L’entrée en vigueur des droits de douane américains sur l’acier et l’aluminium rappelle la loi Hawley-Smoot de 1930 qui a déclenché la dernière guerre commerciale majeure.

“Nous sommes convaincus que l’adoption de mesures protectionnistes serait une erreur. Elles entraîneraient une hausse des prix pour les consommateurs américains [...] et une détérioration du niveau de vie de nos concitoyens.” C’est par ces mots que débutait une lettre envoyée par un collectif de 1 028 économistes en 1930 au président américain Herbert Hoover pour le mettre en garde contre la mise en place de tarifs douaniers sur une vaste gamme de produits.

Une douzaine d’économistes américains a réutilisé la même lettre, à quelques mots près, 87 ans plus tard pour alerter le président Donald Trump sur les dangers d’imposer les taxes douanières sur les importations d’acier et d’aluminium. Pour eux, l’Amérique d’aujourd’hui court le risque de connaître le même sort qu'en 1930 à cause des taxes douanières.

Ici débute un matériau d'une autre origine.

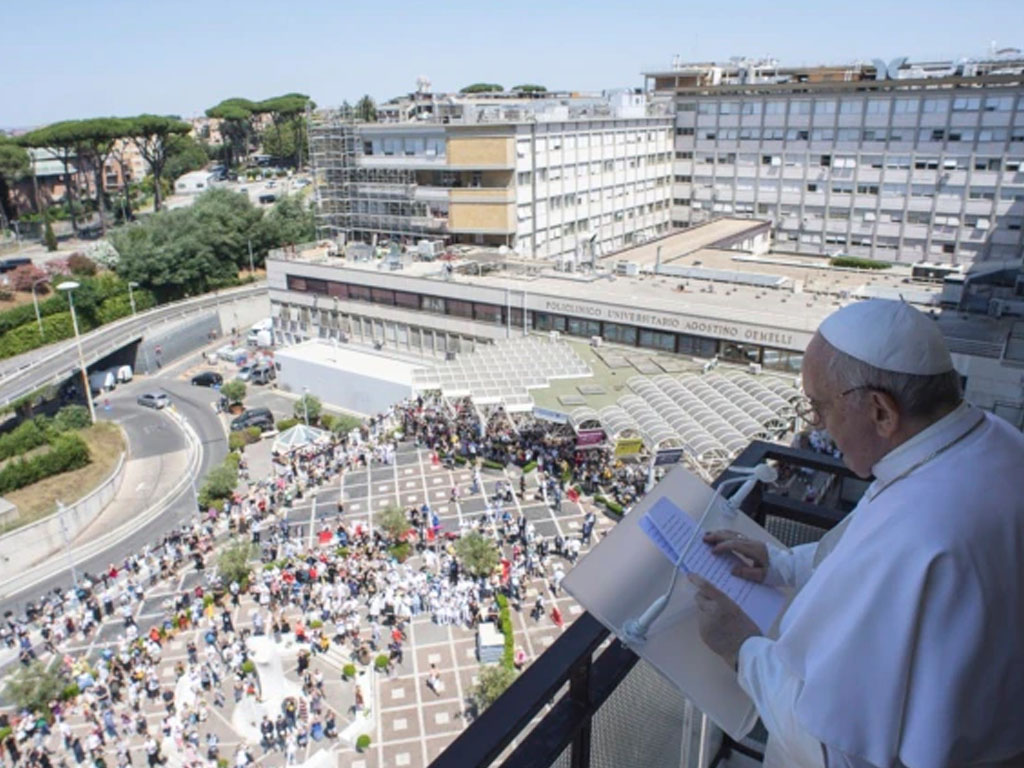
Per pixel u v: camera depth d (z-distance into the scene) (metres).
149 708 28.30
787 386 40.44
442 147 74.25
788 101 83.50
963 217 76.25
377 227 80.94
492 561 32.00
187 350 79.94
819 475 8.59
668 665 3.35
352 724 26.50
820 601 2.53
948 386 2.65
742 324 44.91
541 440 44.09
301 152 168.50
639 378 43.59
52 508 45.38
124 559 42.16
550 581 33.03
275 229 99.38
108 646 32.91
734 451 33.72
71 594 36.16
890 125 78.12
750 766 4.94
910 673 2.27
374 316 65.00
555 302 52.94
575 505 38.75
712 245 72.19
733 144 88.56
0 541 41.22
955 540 2.29
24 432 52.09
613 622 3.41
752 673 2.76
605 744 3.77
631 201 88.31
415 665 29.03
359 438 48.56
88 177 137.88
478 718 2.86
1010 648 2.31
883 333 2.65
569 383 44.44
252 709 27.02
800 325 43.28
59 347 73.06
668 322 47.94
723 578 3.58
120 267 84.31
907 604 2.28
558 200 78.19
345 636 30.64
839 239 83.81
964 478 2.45
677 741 4.52
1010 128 72.12
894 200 79.50
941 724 2.21
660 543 3.76
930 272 55.38
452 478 42.88
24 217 118.38
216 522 41.59
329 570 34.78
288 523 39.69
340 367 60.94
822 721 2.36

L’acier en 2018, l’agriculture en 1929

Dans les deux cas, la lettre a été ignorée par les autorités puisque Washington a décidé d’imposer aux Européens, aux Canadiens et aux Mexicains les droits de douane à partir du 1er juin. Mais alors qu’en 2018, personne ne peut prédire l’issue de cette guerre commerciale à venir, l’histoire nous a enseigné les conséquences des mesures protectionnistes de 1930. Elles ont fortement nui à l’économie américaine et elles sont l’une des raisons pour laquelle les États-Unis ont “tout fait après la Deuxième Guerre mondiale pour faire prévaloir le libre-échange dans le monde”, souligne Marc-William Palen, économiste à l’université d’Exeter (Royaume-Uni), dans une tribune publiée sur le site de la chaîne américaine NBC.

"Anyone, anyone ?"

Au printemps 1929, l’économie américaine semblait bien se porter. Le taux de chômage était bas, la croissance était au rendez-vous et l’industrie décollait. Dans ce contexte, un seul secteur montrait des signes de faiblesse : l’agriculture. Herbert Hoover, qui venait d’être élu, a repris à son compte une idée défendue par le lobby des producteurs agricoles : les fermiers américains souffraient à cause de la concurrence internationale. Il a proposé d’imposer des tarifs douaniers sur les importations de produits agricoles.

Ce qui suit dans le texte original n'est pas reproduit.